Proceedings of The Physiological Society

University of Manchester (2010) Proc Physiol Soc 19, PC246

Poster Communications

Sphingosine-1-phosphate receptor expression in extravillous trophoblasts

K. Alsaghir1, D. Adlam1, M. Westwood1, E. Johnstone1

1. Maternal & Fetal Health Research Centre, University of Manchester, Manchester, United Kingdom.


Pre-eclampsia and fetal growth restriction are common complications of pregnancy that can result in significant mortality and morbidity for both mother and child. They are both characterised by abnormal placental development including deficient invasion of the maternal endometrium by the extravillous trophoblast cells (EVT) of the placenta. Sphingosine-1-phosphate (S1P) is a signalling sphingolipid now recognised to play a role in a diverse array of fundamental biological processes including cell proliferation and migration; this occurs through 5 G protein-coupled S1P receptors (S1PR1-5)[1]. S1PR1 and S1PR3 have been shown to promote cell migration in vitro, whilst S1PR2 inhibits it.
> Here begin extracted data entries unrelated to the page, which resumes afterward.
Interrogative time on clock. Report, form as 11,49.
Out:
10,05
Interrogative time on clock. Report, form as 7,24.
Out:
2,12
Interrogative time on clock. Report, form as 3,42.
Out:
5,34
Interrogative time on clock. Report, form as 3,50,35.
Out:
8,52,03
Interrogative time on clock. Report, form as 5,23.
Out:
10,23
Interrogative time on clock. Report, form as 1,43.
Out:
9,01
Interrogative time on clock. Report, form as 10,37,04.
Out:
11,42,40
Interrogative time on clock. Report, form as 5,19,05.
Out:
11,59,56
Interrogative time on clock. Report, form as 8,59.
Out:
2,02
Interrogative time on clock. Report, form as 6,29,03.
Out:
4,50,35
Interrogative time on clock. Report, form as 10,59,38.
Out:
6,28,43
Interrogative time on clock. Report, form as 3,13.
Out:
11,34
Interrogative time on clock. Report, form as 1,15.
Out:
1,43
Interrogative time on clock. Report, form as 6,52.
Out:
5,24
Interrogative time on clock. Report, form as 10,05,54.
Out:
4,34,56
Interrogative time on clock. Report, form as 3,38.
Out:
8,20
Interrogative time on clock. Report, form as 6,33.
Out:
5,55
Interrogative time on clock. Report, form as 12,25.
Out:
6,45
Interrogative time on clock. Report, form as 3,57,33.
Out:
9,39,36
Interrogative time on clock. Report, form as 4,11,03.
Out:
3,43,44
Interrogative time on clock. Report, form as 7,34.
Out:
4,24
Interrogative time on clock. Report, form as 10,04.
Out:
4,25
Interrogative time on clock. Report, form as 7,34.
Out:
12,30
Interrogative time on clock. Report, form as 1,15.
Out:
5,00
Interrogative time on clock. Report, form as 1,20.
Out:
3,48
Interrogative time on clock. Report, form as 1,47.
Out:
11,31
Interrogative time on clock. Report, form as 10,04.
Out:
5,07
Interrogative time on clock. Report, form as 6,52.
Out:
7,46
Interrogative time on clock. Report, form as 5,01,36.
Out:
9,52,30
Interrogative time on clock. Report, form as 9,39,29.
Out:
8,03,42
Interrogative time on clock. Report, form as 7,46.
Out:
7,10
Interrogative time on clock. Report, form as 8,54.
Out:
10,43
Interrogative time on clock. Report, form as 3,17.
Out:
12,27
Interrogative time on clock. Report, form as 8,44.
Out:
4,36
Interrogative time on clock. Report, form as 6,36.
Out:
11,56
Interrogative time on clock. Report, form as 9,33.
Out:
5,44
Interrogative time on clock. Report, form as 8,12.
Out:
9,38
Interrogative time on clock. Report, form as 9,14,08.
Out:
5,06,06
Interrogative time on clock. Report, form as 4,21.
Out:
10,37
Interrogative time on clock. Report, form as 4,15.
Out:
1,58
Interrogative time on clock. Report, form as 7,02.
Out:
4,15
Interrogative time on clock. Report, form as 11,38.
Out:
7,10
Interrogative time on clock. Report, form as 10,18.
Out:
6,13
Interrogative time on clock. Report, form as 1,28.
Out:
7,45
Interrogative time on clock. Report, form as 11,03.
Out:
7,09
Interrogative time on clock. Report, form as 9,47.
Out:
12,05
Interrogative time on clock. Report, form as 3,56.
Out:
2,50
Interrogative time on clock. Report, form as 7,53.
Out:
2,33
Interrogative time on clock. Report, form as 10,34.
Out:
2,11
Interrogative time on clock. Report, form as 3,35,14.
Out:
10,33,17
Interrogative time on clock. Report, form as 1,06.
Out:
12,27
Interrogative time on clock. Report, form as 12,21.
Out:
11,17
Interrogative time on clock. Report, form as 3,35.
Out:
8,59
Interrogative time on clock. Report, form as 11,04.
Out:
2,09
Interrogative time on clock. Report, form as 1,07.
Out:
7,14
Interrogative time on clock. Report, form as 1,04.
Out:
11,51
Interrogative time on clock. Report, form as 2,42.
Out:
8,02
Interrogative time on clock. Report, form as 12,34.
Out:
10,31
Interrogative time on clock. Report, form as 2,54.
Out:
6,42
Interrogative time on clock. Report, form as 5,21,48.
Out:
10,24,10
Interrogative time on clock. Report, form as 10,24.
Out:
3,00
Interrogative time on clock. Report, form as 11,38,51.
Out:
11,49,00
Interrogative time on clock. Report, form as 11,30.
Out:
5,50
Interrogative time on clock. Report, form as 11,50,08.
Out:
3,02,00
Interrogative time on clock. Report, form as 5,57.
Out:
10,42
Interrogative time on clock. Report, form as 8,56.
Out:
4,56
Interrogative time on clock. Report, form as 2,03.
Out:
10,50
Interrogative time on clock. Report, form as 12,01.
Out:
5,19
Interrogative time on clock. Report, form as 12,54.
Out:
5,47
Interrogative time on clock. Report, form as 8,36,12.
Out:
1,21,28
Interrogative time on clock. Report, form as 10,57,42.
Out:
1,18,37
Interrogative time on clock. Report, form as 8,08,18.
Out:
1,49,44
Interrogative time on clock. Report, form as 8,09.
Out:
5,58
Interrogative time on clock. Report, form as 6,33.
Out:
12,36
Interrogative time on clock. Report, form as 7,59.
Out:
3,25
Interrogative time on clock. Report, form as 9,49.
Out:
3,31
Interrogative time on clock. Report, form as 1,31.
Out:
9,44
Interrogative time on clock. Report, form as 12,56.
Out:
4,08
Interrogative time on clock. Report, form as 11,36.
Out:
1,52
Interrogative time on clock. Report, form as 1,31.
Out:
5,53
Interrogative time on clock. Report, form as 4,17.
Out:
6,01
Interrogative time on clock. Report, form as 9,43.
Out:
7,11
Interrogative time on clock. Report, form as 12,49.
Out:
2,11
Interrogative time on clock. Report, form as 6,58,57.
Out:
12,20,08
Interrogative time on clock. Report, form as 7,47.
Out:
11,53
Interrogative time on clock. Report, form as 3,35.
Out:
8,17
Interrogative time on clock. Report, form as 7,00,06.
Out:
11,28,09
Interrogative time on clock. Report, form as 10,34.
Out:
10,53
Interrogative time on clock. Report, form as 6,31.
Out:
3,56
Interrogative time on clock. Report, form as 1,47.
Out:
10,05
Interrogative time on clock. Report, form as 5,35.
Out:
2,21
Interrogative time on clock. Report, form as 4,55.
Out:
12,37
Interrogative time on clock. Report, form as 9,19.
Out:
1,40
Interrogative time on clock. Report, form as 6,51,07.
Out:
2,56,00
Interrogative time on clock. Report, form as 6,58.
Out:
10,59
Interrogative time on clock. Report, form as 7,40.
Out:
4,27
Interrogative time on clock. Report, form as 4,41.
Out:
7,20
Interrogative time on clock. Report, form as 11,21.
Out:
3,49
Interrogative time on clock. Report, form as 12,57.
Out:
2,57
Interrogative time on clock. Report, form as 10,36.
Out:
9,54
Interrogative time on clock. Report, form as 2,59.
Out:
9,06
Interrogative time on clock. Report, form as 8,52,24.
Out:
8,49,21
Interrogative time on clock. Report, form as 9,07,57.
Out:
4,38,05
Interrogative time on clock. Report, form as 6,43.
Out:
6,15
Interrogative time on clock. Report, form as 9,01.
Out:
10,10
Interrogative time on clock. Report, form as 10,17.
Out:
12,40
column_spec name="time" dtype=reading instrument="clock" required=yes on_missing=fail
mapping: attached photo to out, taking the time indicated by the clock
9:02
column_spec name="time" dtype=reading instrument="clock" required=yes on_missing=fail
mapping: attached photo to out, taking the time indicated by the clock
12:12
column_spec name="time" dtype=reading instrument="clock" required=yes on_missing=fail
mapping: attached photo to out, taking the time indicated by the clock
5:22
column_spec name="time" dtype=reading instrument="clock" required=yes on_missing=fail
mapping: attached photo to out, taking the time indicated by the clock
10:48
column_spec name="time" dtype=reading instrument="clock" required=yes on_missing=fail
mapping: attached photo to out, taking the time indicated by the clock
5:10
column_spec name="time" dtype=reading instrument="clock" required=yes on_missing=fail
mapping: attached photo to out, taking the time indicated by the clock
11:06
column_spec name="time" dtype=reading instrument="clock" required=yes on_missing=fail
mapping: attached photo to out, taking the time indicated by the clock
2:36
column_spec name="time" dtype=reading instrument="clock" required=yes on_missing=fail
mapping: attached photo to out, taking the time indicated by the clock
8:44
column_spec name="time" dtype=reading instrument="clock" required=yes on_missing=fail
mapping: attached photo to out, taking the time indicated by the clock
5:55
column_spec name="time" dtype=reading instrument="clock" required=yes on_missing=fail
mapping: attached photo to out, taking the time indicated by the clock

Our objective is to study the role of S1P and S1P receptors in EVT invasion of the maternal endometrium. Immunofluorescence using primary antibodies for S1PR1, 2 & 3 was carried out on Swan 71 cells and SGHPL-4 (two different human EVT derived cell lines) after culture under normoxic conditions. RT-PCR for S1PR1, 2 and 3 mRNA was carried after RNA extraction from Swan 71 cells. The results demonstrated evidence of expression of S1PR1, 2 & 3 protein expression in both Swan 71 and SGHPL-4 cell types (n=6). In addition RT-PCR on mRNA from Swan 71 cells confirmed the presence of S1PR1, 2, & 3 mRNA. Semi-quantitive analysis of immunofluoresence suggested relatively higher expression of S1PR3 than S1PR1 & 2. S1PR3 expression was also predominantly expressed at the loci of cell expansion, whereas S1PR1 & 2 were expressed uniformly through the cytoplasm. In conclusion, we have shown that S1P receptors are expressed on the external surface of the Swan 71 and SGHPL-4 EVT cell lines. Previous studies have suggested a predominance of S1PR3 leads to increased migration in the presence of S1P [2]. These data therefore imply that the S1P/S1PR system may regulate invasion and be a factor in the abnormal invasion seen in placental disease.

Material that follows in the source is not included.